Nutrition and Stats Grad Students
Mathematician Sanjeena Subedi and nutritional scientist Michael Zulyniak are combining talents to analyze large amounts of data that may help them understand why raiding the refrigerator adds pounds to some people but not others.

Put food and numbers together, and what do you get? At Guelph, it’s a recipe for a new collaboration of researchers in the departments of Human Health and Nutritional Sciences (HHNS) and Mathematics and Statistics who aim to improve human health.

Prof. David Mutch, HHNS, and statistics professor Paul McNicholas both moved here from Europe within the past three years, both enjoy a pint of Guinness and, says Mutch, “We both call soccer ‘football.’”

Now they’ve found common turf in shared research projects at Guelph combining food and stats. Along with a handful of grad students planning joint studies, McNicholas and Mutch are looking for ways to work together and, ultimately, improve human health.

Their meeting place is bioinformatics, the crossover between life sciences and statistics that underlies the University’s new bioinformatics graduate programs.

Bioinformatics involves using computing, math and statistical tools to make sense of biological data. Last fall, U of G introduced two master’s programs and a diploma program, all intended to address a growing need for experts able to analyze mounds of data from scientists studying genes, proteins and other data-dense topics.

McNicholas refines statistical models used to explain patterns in information, including data from one company conducting food sensory experiments and veterinary surveillance data from an Alberta client interested in improving predictive models for diseases such as BSE.

Across Gordon Street, his colleague studies how genes and nutrition interact to cause disease. Health-care practitioners hope to use nutrigenomics to prevent or treat such problems as obesity, diabetes and cardiovascular disease.

Put the two together and you’ve got statisticians hungry for data alongside biologists churning out more information than ever before. Mutch says this is a new link between nutrition and bioinformatics at Guelph.

They’ve begun collaborations through two grad students appointed to their respective departments.
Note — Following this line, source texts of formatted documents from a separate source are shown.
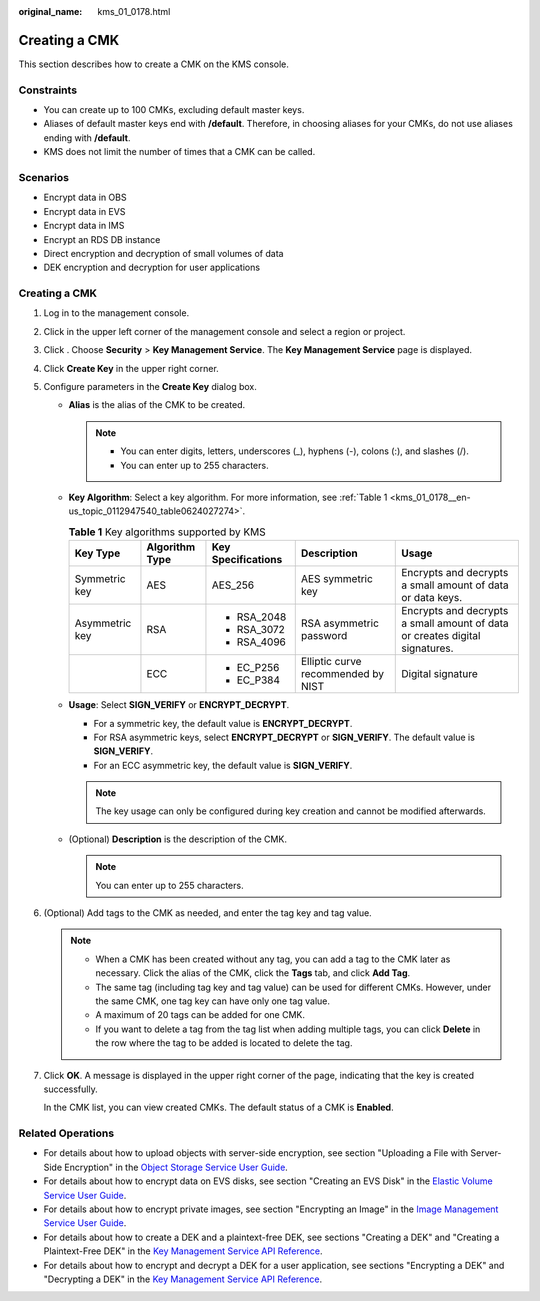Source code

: :original_name: kms_01_0178.html

.. _kms_01_0178:

Creating a CMK
==============

This section describes how to create a CMK on the KMS console.

Constraints
-----------

-  You can create up to 100 CMKs, excluding default master keys.
-  Aliases of default master keys end with **/default**. Therefore, in choosing aliases for your CMKs, do not use aliases ending with **/default**.
-  KMS does not limit the number of times that a CMK can be called.

Scenarios
---------

-  Encrypt data in OBS
-  Encrypt data in EVS
-  Encrypt data in IMS
-  Encrypt an RDS DB instance
-  Direct encryption and decryption of small volumes of data
-  DEK encryption and decryption for user applications


Creating a CMK
--------------

#. Log in to the management console.

#. Click |image1| in the upper left corner of the management console and select a region or project.

#. Click |image2|. Choose **Security** > **Key Management Service**. The **Key Management Service** page is displayed.

#. Click **Create Key** in the upper right corner.

#. Configure parameters in the **Create Key** dialog box.

   -  **Alias** is the alias of the CMK to be created.

      .. note::

         -  You can enter digits, letters, underscores (_), hyphens (-), colons (:), and slashes (/).
         -  You can enter up to 255 characters.

   -  **Key Algorithm**: Select a key algorithm. For more information, see :ref:`Table 1 <kms_01_0178__en-us_topic_0112947540_table0624027274>`.

      .. _kms_01_0178__en-us_topic_0112947540_table0624027274:

      .. table:: **Table 1** Key algorithms supported by KMS

         +----------------+----------------+--------------------+------------------------------------+-----------------------------------------------------------------------------+
         | Key Type       | Algorithm Type | Key Specifications | Description                        | Usage                                                                       |
         +================+================+====================+====================================+=============================================================================+
         | Symmetric key  | AES            | AES_256            | AES symmetric key                  | Encrypts and decrypts a small amount of data or data keys.                  |
         +----------------+----------------+--------------------+------------------------------------+-----------------------------------------------------------------------------+
         | Asymmetric key | RSA            | -  RSA_2048        | RSA asymmetric password            | Encrypts and decrypts a small amount of data or creates digital signatures. |
         |                |                | -  RSA_3072        |                                    |                                                                             |
         |                |                | -  RSA_4096        |                                    |                                                                             |
         +----------------+----------------+--------------------+------------------------------------+-----------------------------------------------------------------------------+
         |                | ECC            | -  EC_P256         | Elliptic curve recommended by NIST | Digital signature                                                           |
         |                |                | -  EC_P384         |                                    |                                                                             |
         +----------------+----------------+--------------------+------------------------------------+-----------------------------------------------------------------------------+

   -  **Usage**: Select **SIGN_VERIFY** or **ENCRYPT_DECRYPT**.

      -  For a symmetric key, the default value is **ENCRYPT_DECRYPT**.
      -  For RSA asymmetric keys, select **ENCRYPT_DECRYPT** or **SIGN_VERIFY**. The default value is **SIGN_VERIFY**.
      -  For an ECC asymmetric key, the default value is **SIGN_VERIFY**.

      .. note::

         The key usage can only be configured during key creation and cannot be modified afterwards.

   -  (Optional) **Description** is the description of the CMK.

      .. note::

         You can enter up to 255 characters.

#. (Optional) Add tags to the CMK as needed, and enter the tag key and tag value.

   .. note::

      -  When a CMK has been created without any tag, you can add a tag to the CMK later as necessary. Click the alias of the CMK, click the **Tags** tab, and click **Add Tag**.
      -  The same tag (including tag key and tag value) can be used for different CMKs. However, under the same CMK, one tag key can have only one tag value.
      -  A maximum of 20 tags can be added for one CMK.
      -  If you want to delete a tag from the tag list when adding multiple tags, you can click **Delete** in the row where the tag to be added is located to delete the tag.

#. Click **OK**. A message is displayed in the upper right corner of the page, indicating that the key is created successfully.

   In the CMK list, you can view created CMKs. The default status of a CMK is **Enabled**.

Related Operations
------------------

-  For details about how to upload objects with server-side encryption, see section "Uploading a File with Server-Side Encryption" in the `Object Storage Service User Guide <https://docs.sc.otc.t-systems.com/usermanual/obs/en-us_topic_0045853692.html>`__.
-  For details about how to encrypt data on EVS disks, see section "Creating an EVS Disk" in the `Elastic Volume Service User Guide <https://docs.sc.otc.t-systems.com/en-us/usermanual/evs/evs_01_0119.html>`__.
-  For details about how to encrypt private images, see section "Encrypting an Image" in the `Image Management Service User Guide <https://docs.sc.otc.t-systems.com/en-us/ims/index.html>`__.
-  For details about how to create a DEK and a plaintext-free DEK, see sections "Creating a DEK" and "Creating a Plaintext-Free DEK" in the `Key Management Service API Reference <https://docs.sc.otc.t-systems.com/api/kms/kms_02_0050.html>`__.
-  For details about how to encrypt and decrypt a DEK for a user application, see sections "Encrypting a DEK" and "Decrypting a DEK" in the `Key Management Service API Reference <https://docs.sc.otc.t-systems.com/api/kms/kms_02_0050.html>`__.

.. |image1| image:: /_static/images/en-us_image_0000001284811084.png
.. |image2| image:: /_static/images/en-us_image_0000001295227514.png
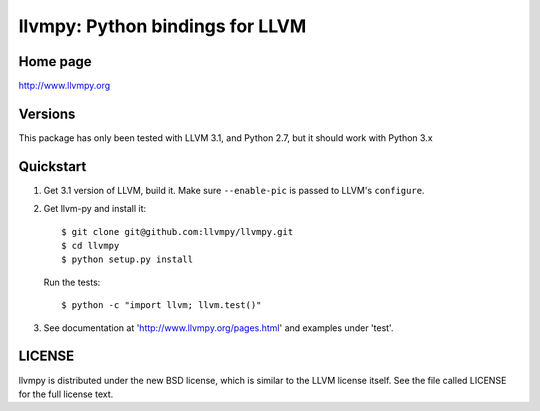 ================================
llvmpy: Python bindings for LLVM
================================

Home page
---------

http://www.llvmpy.org

Versions
--------

This package has only been tested with LLVM 3.1, and Python 2.7, but it should work with Python 3.x

Quickstart
----------

1. Get 3.1 version of LLVM, build it.  Make sure ``--enable-pic`` is passed to
   LLVM's ``configure``.

2. Get llvm-py and install it::

   $ git clone git@github.com:llvmpy/llvmpy.git
   $ cd llvmpy
   $ python setup.py install

   Run the tests::

   $ python -c "import llvm; llvm.test()"

3. See documentation at 'http://www.llvmpy.org/pages.html' and examples
   under 'test'.

LICENSE
-------

llvmpy is distributed under the new BSD license, which is similar to the LLVM
license itself.
See the file called LICENSE for the full license text.
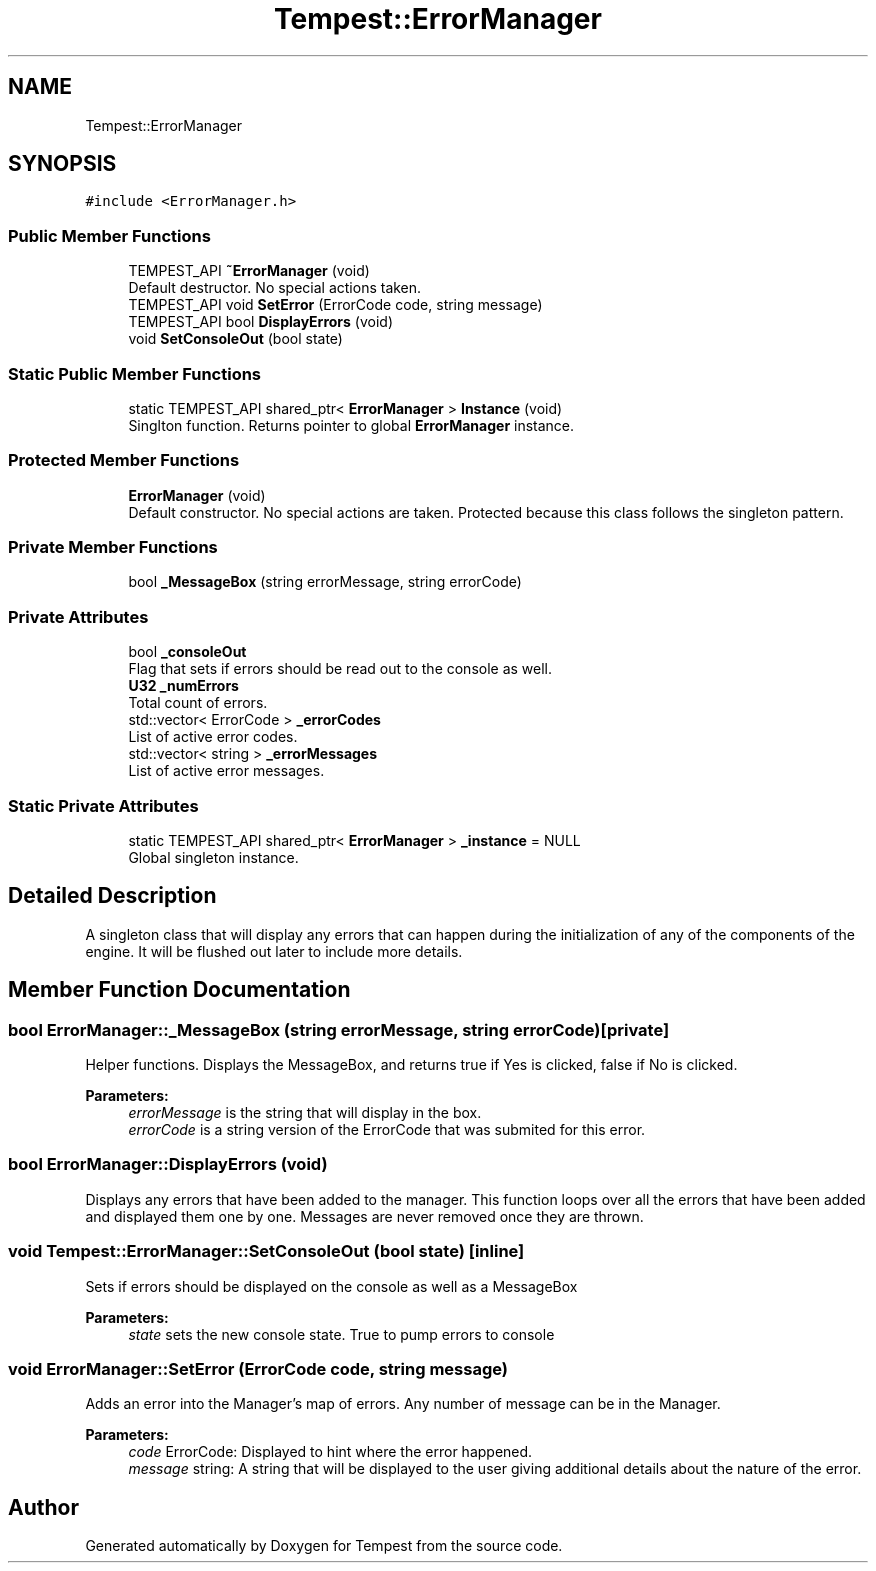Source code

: .TH "Tempest::ErrorManager" 3 "Wed Jan 8 2020" "Tempest" \" -*- nroff -*-
.ad l
.nh
.SH NAME
Tempest::ErrorManager
.SH SYNOPSIS
.br
.PP
.PP
\fC#include <ErrorManager\&.h>\fP
.SS "Public Member Functions"

.in +1c
.ti -1c
.RI "TEMPEST_API \fB~ErrorManager\fP (void)"
.br
.RI "Default destructor\&. No special actions taken\&. "
.ti -1c
.RI "TEMPEST_API void \fBSetError\fP (ErrorCode code, string message)"
.br
.ti -1c
.RI "TEMPEST_API bool \fBDisplayErrors\fP (void)"
.br
.ti -1c
.RI "void \fBSetConsoleOut\fP (bool state)"
.br
.in -1c
.SS "Static Public Member Functions"

.in +1c
.ti -1c
.RI "static TEMPEST_API shared_ptr< \fBErrorManager\fP > \fBInstance\fP (void)"
.br
.RI "Singlton function\&. Returns pointer to global \fBErrorManager\fP instance\&. "
.in -1c
.SS "Protected Member Functions"

.in +1c
.ti -1c
.RI "\fBErrorManager\fP (void)"
.br
.RI "Default constructor\&. No special actions are taken\&. Protected because this class follows the singleton pattern\&. "
.in -1c
.SS "Private Member Functions"

.in +1c
.ti -1c
.RI "bool \fB_MessageBox\fP (string errorMessage, string errorCode)"
.br
.in -1c
.SS "Private Attributes"

.in +1c
.ti -1c
.RI "bool \fB_consoleOut\fP"
.br
.RI "Flag that sets if errors should be read out to the console as well\&. "
.ti -1c
.RI "\fBU32\fP \fB_numErrors\fP"
.br
.RI "Total count of errors\&. "
.ti -1c
.RI "std::vector< ErrorCode > \fB_errorCodes\fP"
.br
.RI "List of active error codes\&. "
.ti -1c
.RI "std::vector< string > \fB_errorMessages\fP"
.br
.RI "List of active error messages\&. "
.in -1c
.SS "Static Private Attributes"

.in +1c
.ti -1c
.RI "static TEMPEST_API shared_ptr< \fBErrorManager\fP > \fB_instance\fP = NULL"
.br
.RI "Global singleton instance\&. "
.in -1c
.SH "Detailed Description"
.PP 
A singleton class that will display any errors that can happen during the initialization of any of the components of the engine\&. It will be flushed out later to include more details\&. 
.SH "Member Function Documentation"
.PP 
.SS "bool ErrorManager::_MessageBox (string errorMessage, string errorCode)\fC [private]\fP"
Helper functions\&. Displays the MessageBox, and returns true if Yes is clicked, false if No is clicked\&. 
.PP
\fBParameters:\fP
.RS 4
\fIerrorMessage\fP is the string that will display in the box\&. 
.br
\fIerrorCode\fP is a string version of the ErrorCode that was submited for this error\&. 
.RE
.PP

.SS "bool ErrorManager::DisplayErrors (void)"
Displays any errors that have been added to the manager\&. This function loops over all the errors that have been added and displayed them one by one\&. Messages are never removed once they are thrown\&. 
.SS "void Tempest::ErrorManager::SetConsoleOut (bool state)\fC [inline]\fP"
Sets if errors should be displayed on the console as well as a MessageBox 
.PP
\fBParameters:\fP
.RS 4
\fIstate\fP sets the new console state\&. True to pump errors to console 
.RE
.PP

.SS "void ErrorManager::SetError (ErrorCode code, string message)"
Adds an error into the Manager's map of errors\&. Any number of message can be in the Manager\&. 
.PP
\fBParameters:\fP
.RS 4
\fIcode\fP ErrorCode: Displayed to hint where the error happened\&. 
.br
\fImessage\fP string: A string that will be displayed to the user giving additional details about the nature of the error\&. 
.RE
.PP


.SH "Author"
.PP 
Generated automatically by Doxygen for Tempest from the source code\&.
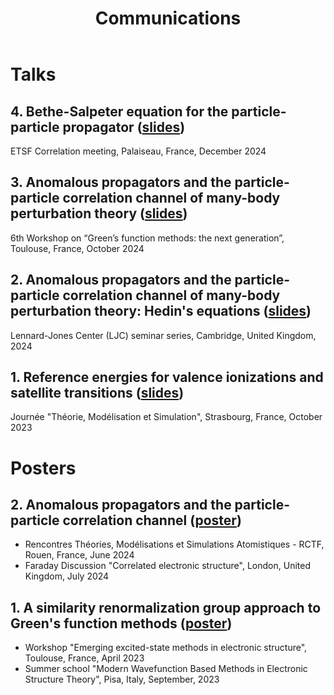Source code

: #+title: Communications

* Talks
** 4. Bethe-Salpeter equation for the particle-particle propagator ([[file:slides/04_Correlation_days_2024.pdf][slides]])
ETSF Correlation meeting, Palaiseau, France, December 2024

** 3. Anomalous propagators and the particle-particle correlation channel of many-body perturbation theory ([[file:slides/03_GFworkshop_2024.pdf][slides]])
6th Workshop on “Green’s function methods: the next generation”, Toulouse, France, October 2024

** 2. Anomalous propagators and the particle-particle correlation channel of many-body perturbation theory: Hedin's equations ([[file:slides/02_Cambridge_2024.pdf][slides]])
Lennard-Jones Center (LJC) seminar series, Cambridge, United Kingdom, 2024

** 1. Reference energies for valence ionizations and satellite transitions ([[file:slides/01_JTMS_2023.pdf][slides]])
Journée "Théorie, Modélisation et Simulation", Strasbourg, France, October 2023

* Posters
** 2. Anomalous propagators and the particle-particle correlation channel ([[file:poster/02_ppHedin.pdf][poster]])
- Rencontres Théories, Modélisations et Simulations Atomistiques - RCTF, Rouen, France, June 2024
- Faraday Discussion "Correlated electronic structure", London, United Kingdom, July 2024
  
** 1. A similarity renormalization group approach to Green's function methods ([[file:poster/01_SRGGW.pdf][poster]])
- Workshop "Emerging excited-state methods in electronic structure", Toulouse, France, April 2023
- Summer school "Modern Wavefunction Based Methods in Electronic Structure Theory", Pisa, Italy, September, 2023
Michael Zulyniak began his PhD in nutritional sciences with Mutch early this year; Sanjeena Subedi joined math and stats last fall to start a doctorate with McNicholas funded by the Natural Sciences and Engineering Research Council.

Zulyniak, who grew up in Winnipeg and studied in Saskatchewan and Scotland, says bioinformatics will help in analyzing large amounts of data to learn about metabolic difference between lean and obese people.

That kind of nutrigenomics information might allow doctors to predict and treat health problems, using improved diagnostic tests and diets tailored to individuals or groups. “It’s a brand new field,” says Zulyniak. “I’m really excited about it.”

For her master’s degree in statistics here at Guelph, Subedi looked at models of livestock breeding data for researchers in the Department of Animal and Poultry Science. It was during her Guelph undergrad in biological sciences ― several years after emigrating from Nepal ― that she developed an interest in modelling genetic data. For her PhD, she’ll bring a statistician’s eye to sifting for patterns in nutrigenomics data, perhaps finding genes that work alike or together.

She says her interest reflects the way many statisticians view their role: “The method is there, you just have to learn to apply it.”

Joining the group this fall, Monica Wong is the first master’s student to be jointly supervised by both professors. She will help to generate and analyze data to distinguish the effects of dietary fatty acids on fat metabolism. That work will require her to develop algorithms and apply statistical methods to identify those kinds of differences.

Mutch and McNicholas have also advertised together for another cross-appointed grad student to develop a user-friendly website to analyze gene expression data and enable researchers to predict protein function.